TEXTE FOURNI ▸
:::::

Or, le sujet envisagé à cette époque paraissant déjà si lointaine – une présentation du cadre d’analyse en trois étapes retenu dans plusieurs décisions récentes du Tribunal administratif du travail (TAT) appelées à trancher le bien-fondé de plaintes logées en vertu de la Loi sur les normes du travail (LNT dans lesquelles l’employeur alléguait une situation de licenciement – se révèle tout aussi pertinent aujourd’hui. Il l’est peut-être même plus, si l’on considère la potentielle résurgence de réorganisations administratives cet automne, dans la foulée de la crise sanitaire et économique.

Quelques définitions avant d’entrer dans le vif du sujet

Situons d’abord certains concepts-clés, en l’occurrence le « droit de gérance », mais surtout le binôme « licenciement » et « congédiement déguisé », usuellement au cœur des théories de cause plaidées par les employeurs et les salariés devant le TAT en contexte de licenciements allégués.

Ici, le droit de gérance n’est pas abordé dans la perspective d’un pouvoir de contrôle et de surveillance – opportune en matière de congédiement – mais plutôt dans celle de la « marge de manœuvre » dont dispose un employeur pour décider de licencier sur la foi des « intérêts légitimes de l’entreprise »; un concept lui-même dynamique et évolutif – à l’instar des mœurs sociales, que le droit cherche ultimement à traduire et à ériger en normes.

À cet effet, les dispositions prévues à la LNT – dont les mécanismes de protection contre les pratiques interdites (122 LNT) et les congédiements sans cause juste et suffisante (124 LNT) – relèvent de l’ordre public (93 LNT). Elles témoignent ainsi de la volonté du Législateur québécois voulant qu’un employeur ne puisse jamais disposer, et ce, aussi pénibles puissent paraître les circonstances, d’une « carte blanche » pour éluder ou contrevenir aux normes minimales d’emploi en vigueur.

Par « licenciement », l’on doit entendre une rupture définitive du lien d’emploi pour un motif sérieux de nature technique, technologique, organisationnelle ou encore économique. Bref, une situation où la fin d’emploi n’est pas tributaire du comportement ni du rendement de la personne salariée visée. Les tâches qui lui incombaient doivent donc avoir authentiquement disparu, rendant caduque sa prestation de travail. En pareilles circonstances, le TAT n’a alors d’autre solution que celle de rejeter la plainte, faute d’avoir compétence pour s’immiscer dans ce qui se révèle alors être un exercice légitime du droit de gérance.

:::::

MATÉRIEL FOURNI ▸
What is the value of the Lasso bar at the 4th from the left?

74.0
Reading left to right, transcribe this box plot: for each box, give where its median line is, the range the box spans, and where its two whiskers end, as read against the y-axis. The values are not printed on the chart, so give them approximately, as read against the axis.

:::::

TRAVAIL DEMANDÉ ▸
**A)** Reproduisez tel quel le passage du texte sur le licenciement qui commence à « Or, le sujet » et se termine à « sanitaire et économique. ».
**B)** Selon le texte sur le licenciement, de quelles natures peut être le motif sérieux d'un licenciement ? Donnez-les toutes.

RÉPONSES PAR TÂCHE ▸
**A)**
Or, le sujet envisagé à cette époque paraissant déjà si lointaine – une présentation du cadre d’analyse en trois étapes retenu dans plusieurs décisions récentes du Tribunal administratif du travail (TAT) appelées à trancher le bien-fondé de plaintes logées en vertu de la Loi sur les normes du travail (LNT dans lesquelles l’employeur alléguait une situation de licenciement – se révèle tout aussi pertinent aujourd’hui. Il l’est peut-être même plus, si l’on considère la potentielle résurgence de réorganisations administratives cet automne, dans la foulée de la crise sanitaire et économique.

**B)**
- technique
- technologique
- organisationnelle
- économique